Meet the Researcher: Haiying Tao, CAHNR

Tao’s innovations in soil science and precision agriculture are appreciated by farmers and the USDA alike

A professor wearing a puffer coat and carrying a handheld instrument kneels next to a green row of crops in a field.

Haiying Tao conducts research in a field. (Contributed photo)

Haiying Tao ‘07 Ph.D. has pursued her interest in agriculture across two continents. She studied first at China Agricultural University, where she received her bachelor’s and master’s degrees, and then at UConn, where she received her Ph.D. in soil science. These days, you can find her in her office in the W. B. Young Building, if she’s not working on the Research and Education Farm off Agronomy Road or on private farms. 

Tao’s research is currently garnering more nationwide significance as part of the Fertilizer Recommendation Support Tool, or FRST (pronounced “first”). FRST is an online national soil fertility database funded and hosted by the USDA. When complete, it will include past and present soil test data from researchers across the United States, including phosphorous and potassium levels, locations, soil type, fertilization trends, and yield outcomes for specific crops.

As an assistant professor of soil nutrient management and soil health in the College of Agriculture, Health and Natural Resources, Tao teaches agriculture students the questions and methodologies that turn problems into solutions for farmers at all scales. Her research helps propel academic agricultural knowledge into real-world applications for the farmers who feed the country. 

Providing Growth Support at the Ground Level

There’s a reason why the middle of the country is often known as “America’s breadbasket” – a farmer’s ideal landscape is vast, open, and flat. 

These conditions are not always met in more coastal farmlands, which can include sections of varying soil composition, quality, and slope. Fortunately, precision agriculture techniques can enable farmers to tailor their fertilizer application across an entire field. 

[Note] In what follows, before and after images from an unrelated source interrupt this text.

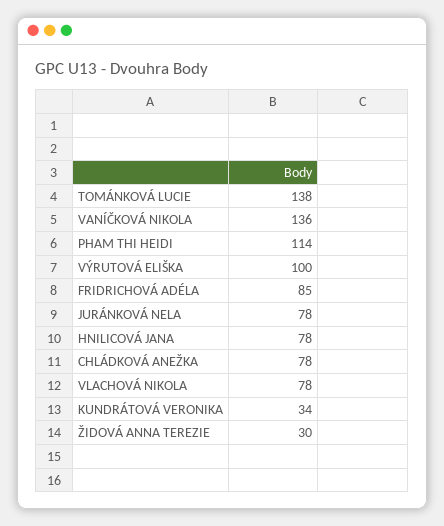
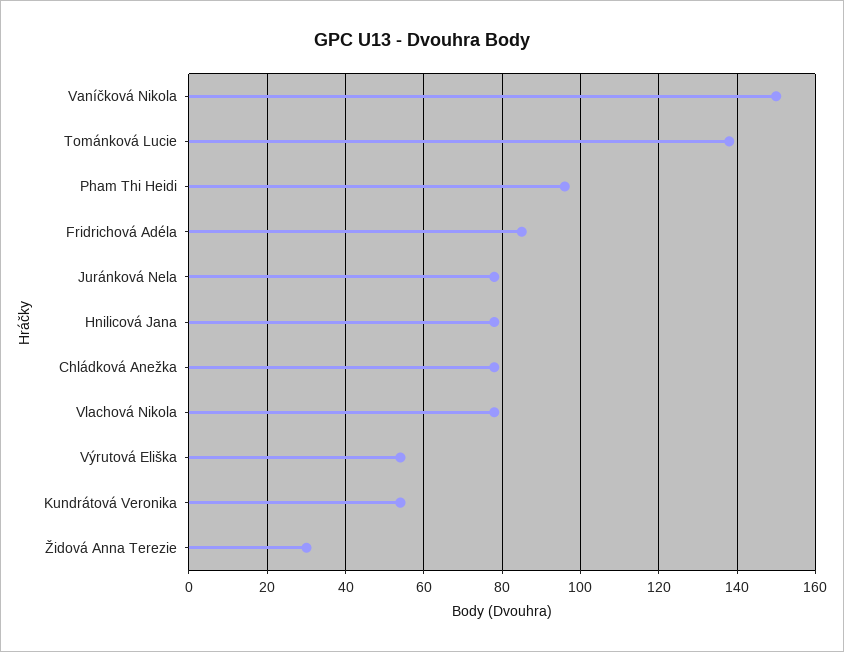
  {
    "TOMÁNKOVÁ LUCIE": 138,
-   "VANÍČKOVÁ NIKOLA": 136,
+   "VANÍČKOVÁ NIKOLA": 150,
-   "PHAM THI HEIDI": 114,
+   "PHAM THI HEIDI": 95,
-   "VÝRUTOVÁ ELIŠKA": 100,
+   "VÝRUTOVÁ ELIŠKA": 55,
    "FRIDRICHOVÁ ADÉLA": 85,
    "JURÁNKOVÁ NELA": 78,
    "HNILICOVÁ JANA": 78,
    "CHLÁDKOVÁ ANEŽKA": 78,
    "VLACHOVÁ NIKOLA": 78,
-   "KUNDRÁTOVÁ VERONIKA": 34,
+   "KUNDRÁTOVÁ VERONIKA": 55,
    "ŽIDOVÁ ANNA TEREZIE": 30
  }

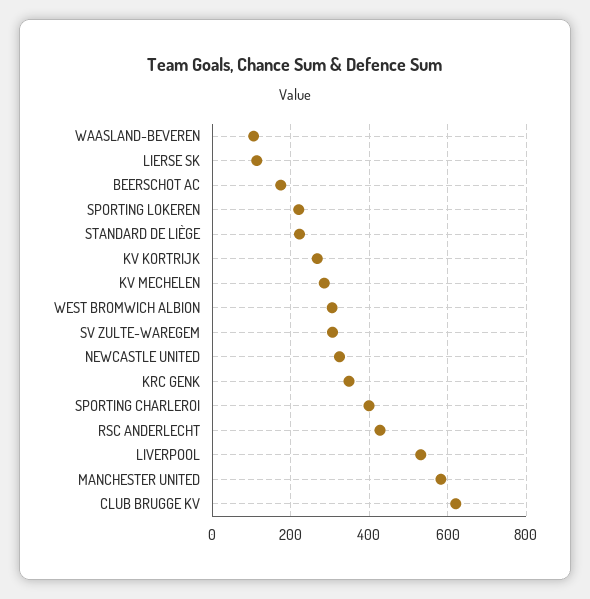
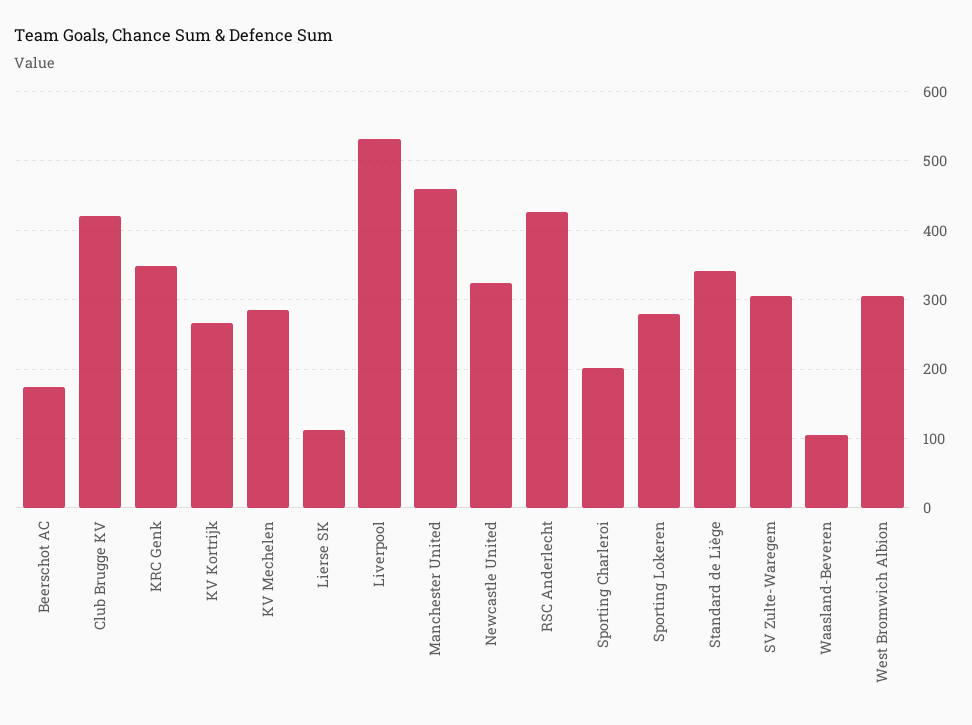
  {
    "WAASLAND-BEVEREN": 110,
    "LIERSE SK": 110,
    "BEERSCHOT AC": 170,
-   "SPORTING LOKEREN": 220,
+   "SPORTING LOKEREN": 280,
-   "STANDARD DE LIÈGE": 220,
+   "STANDARD DE LIÈGE": 340,
    "KV KORTRIJK": 270,
    "KV MECHELEN": 290,
    "WEST BROMWICH ALBION": 310,
    "SV ZULTE-WAREGEM": 310,
    "NEWCASTLE UNITED": 320,
    "KRC GENK": 350,
-   "SPORTING CHARLEROI": 400,
+   "SPORTING CHARLEROI": 200,
    "RSC ANDERLECHT": 430,
    "LIVERPOOL": 530,
-   "MANCHESTER UNITED": 580,
+   "MANCHESTER UNITED": 460,
-   "CLUB BRUGGE KV": 620
+   "CLUB BRUGGE KV": 420
  }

A yellow rectangle divided up into a checkerboard-like pattern of red, orange, dark green, light green, and yellow squares
Precision agriculture can divide a field into discrete sections using a grid system, creating a paint-by-numbers guide for smart farm equipment. (Contributed image)

Factoring in variables like topography, climate, management practices, and soil properties, precision agriculture divides a field into discrete sections using a grid system. This essentially creates a paint-by-numbers guide for smart farm equipment, which can then use this map to control how much fertilizer is applied to each square. 

In on-farm precision experimentation, Tao uses this and other modeling methods to help farmers test the success of various fertilizer application rates so they can develop the most efficient fertilization strategy for their whole field.  

Tao’s eventual goal with this research is to develop a software that can easily generate these strategies for farmers. The envisioned program will allow farmers to “simply input their field information in the app or software, and then the software will spit out the variable rate recommendation map,” Tao says.  

From there, farmers would upload the map into their existing sensing and smart fertilizing equipment “and then just drive and apply their fertilizers at the right rate and at the right place.” 

Updating Guidance for a New Generation of Farmers

With FRST, Tao is helping bring national crop fertilization guidelines into the 21st century.

“If you look at the current recommendations, they are all based on very old research trials,” says Tao — the last such nationwide survey was in 1998. “But now, our climate is different, our soil characteristics are different, our [crop] varieties are different, our management practices are different. The whole system is somewhat different from 20 years ago.” 

Tao is specifically interested in fine-tuning the recommendations for nitrogen, phosphorous, and potassium application — three essential nutrients replenished by fertilizing the soil — and providing new data to FRST. 

“We call them essential nutrients because without them, the crops will not be able to complete their life cycle — and they are not replaceable by any other elements,” she explains. “So, if crops are deficient in these nutrients, the yield and quality will be compromised. But how much is needed, and how much farmers should apply, is based on recommendations from land-grant universities.” 

Generating these fertilizing recommendations will not only help farmers achieve greater crop yields, but also allow them to reduce costs and improve soil health by ensuring that they apply only as much fertilizer as the crops require at any given location in any given year — no more, no less. 

According to research from UConn’s Zwick Center for Food and Resource Policy, guidance and support from land-grant universities like UConn has become even more crucial in recent years, as climate change, state regulations, and difficult economic conditions all challenge domestic farmers. And, since Connecticut farms provide approximately 22,000 jobs (at last official count, which was in 2017) and account for 8% of state residents’ food purchases, protecting these farms benefits the whole state. 

While she performs her meticulous field experiments, Tao is glad to know she’s giving farmers one less thing to worry about as they look toward a changing future. 

“The goal is to improve the accuracy and precision of nutrient recommendations so that we can help producers adapt to extreme weather events and build resilience for climate-smart agriculture production systems,” she says.